• Speaker Kenneth Lusaka ordered the committee chaired by Kirinyaga Senator Charles Kibiru to summon relevant officers and get to the bottom of the issues raised.
• The enquiry comes barely a month after the National Assembly launched a similar investigation to establish the system’s efficiency.
Senators have launched an enquiry into the Integrated Financial Management Information System and its application in the distribution of funds to counties.
This comes amid claims the automated system has caused massive loss of public funds even as governors protest the delays caused in cash flows.
The probe comes barely a month after the National Assembly launched a similar probe to establish the system’s efficiency.
In their probe by the Finance and Budget committee, the senators want National Treasury CS Ukur Yatani to disclose the service provider that set up Ifmis and details of the tender award.
“The committee should further provide information on the operation and management of Ifmis and its linkages, if any, with the county governments’ financial management and information systems,” Senator Petronilla Were said.
Were petitioned the House to investigate the system after several governors blamed it for county financial problems. The lawmaker demanded an explanation on the backup controls in place in the event the system malfunctions.
She wants the committee to dig deeper and provide a comparative analysis between Ifmis and the financial management system previously used.
Speaker Kenneth Lusaka ordered the committee chaired by Kirinyaga Senator Charles Kibiru to summon relevant officers and get to the bottom of the issues raised in the statement.
Ifmis, an automated system introduced to streamline and seal loopholes in the management of taxpayers’ money, is domiciled at the National Treasury. However, critics say it is inefficient and prone to downtime.
“The system is as good as the people who use it. So I will not defend the officers if they do not use the system as they ought to because they are the ones who have the responsibility to ensure they enter every entry into the system,” Kirinyaga Governor Anne Waiguru said when she appeared before a Senate committee last year.
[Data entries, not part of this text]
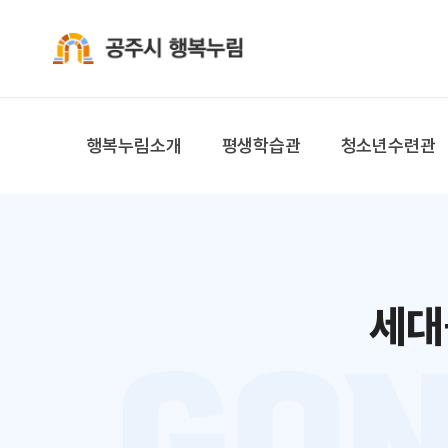
공주시 행복누림
행복누림소개
평생학습관
청소년수련관
세대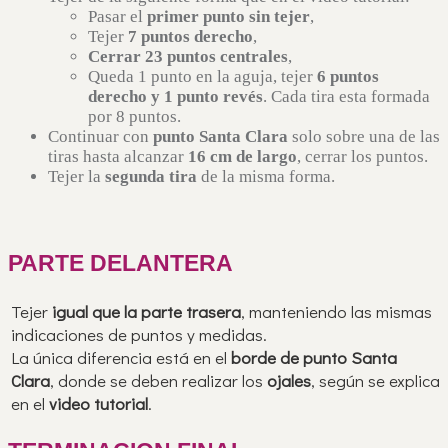
Pasar el
primer punto sin tejer
,
Tejer
7 puntos derecho
,
Cerrar 23 puntos centrales
,
Queda 1 punto en la aguja, tejer
6 puntos
derecho y 1 punto revés
. Cada tira esta formada
por 8 puntos.
Continuar con
punto Santa Clara
solo sobre una de las
tiras hasta alcanzar
16 cm de largo
, cerrar los puntos.
Tejer la
segunda tira
de la misma forma.
PARTE DELANTERA
Tejer
igual que la parte trasera
, manteniendo las mismas
indicaciones de puntos y medidas.
La única diferencia está en el
borde de punto Santa
Clara
, donde se deben realizar los
ojales
, según se explica
en el
video tutorial
.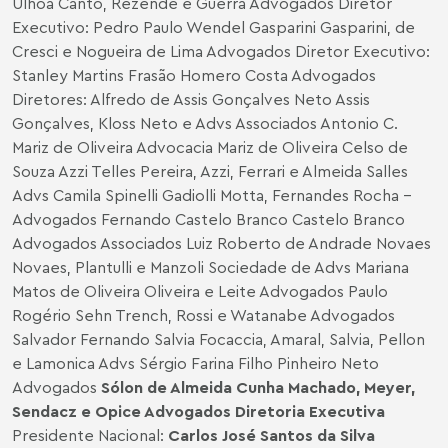
Ulhôa Canto, Rezende e Guerra Advogados Diretor
Executivo: Pedro Paulo Wendel Gasparini Gasparini, de
Cresci e Nogueira de Lima Advogados Diretor Executivo:
Stanley Martins Frasão Homero Costa Advogados
Diretores: Alfredo de Assis Gonçalves Neto Assis
Gonçalves, Kloss Neto e Advs Associados Antonio C.
Mariz de Oliveira Advocacia Mariz de Oliveira Celso de
Souza Azzi Telles Pereira, Azzi, Ferrari e Almeida Salles
Advs Camila Spinelli Gadiolli Motta, Fernandes Rocha -
Advogados Fernando Castelo Branco Castelo Branco
Advogados Associados Luiz Roberto de Andrade Novaes
Novaes, Plantulli e Manzoli Sociedade de Advs Mariana
Matos de Oliveira Oliveira e Leite Advogados Paulo
Rogério Sehn Trench, Rossi e Watanabe Advogados
Salvador Fernando Salvia Focaccia, Amaral, Salvia, Pellon
e Lamonica Advs Sérgio Farina Filho Pinheiro Neto
Advogados
Sólon de Almeida Cunha
Machado, Meyer,
Sendacz e Opice Advogados
Diretoria Executiva
Presidente Nacional:
Carlos José Santos da Silva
Waiguru, under whose tenure as CS the system was rolled, blamed its operators for erroneous postings and demanded investigations.
According to a report of the Auditor General on Ifmis’ effectiveness released last year, the system has an inherent inadequacies that negate its objective of streamlining financial management.
The report picked holes in the security management administration, stability, performance, integrity, reliability, business continuity, data recovery and network infrastructure of Ifmis.
In May 2019, there was an uproar after it emerged that the system misallocated Sh10 billion to county governments. The system showed that the counties had spent money on vote heads outside their purview.
Ifmis has also been mentioned in scandals that have hit the National Youth Service. Allegations that it has been ‘hacked’ have arisen several times given its weak internal control and a lack of a functioning audit.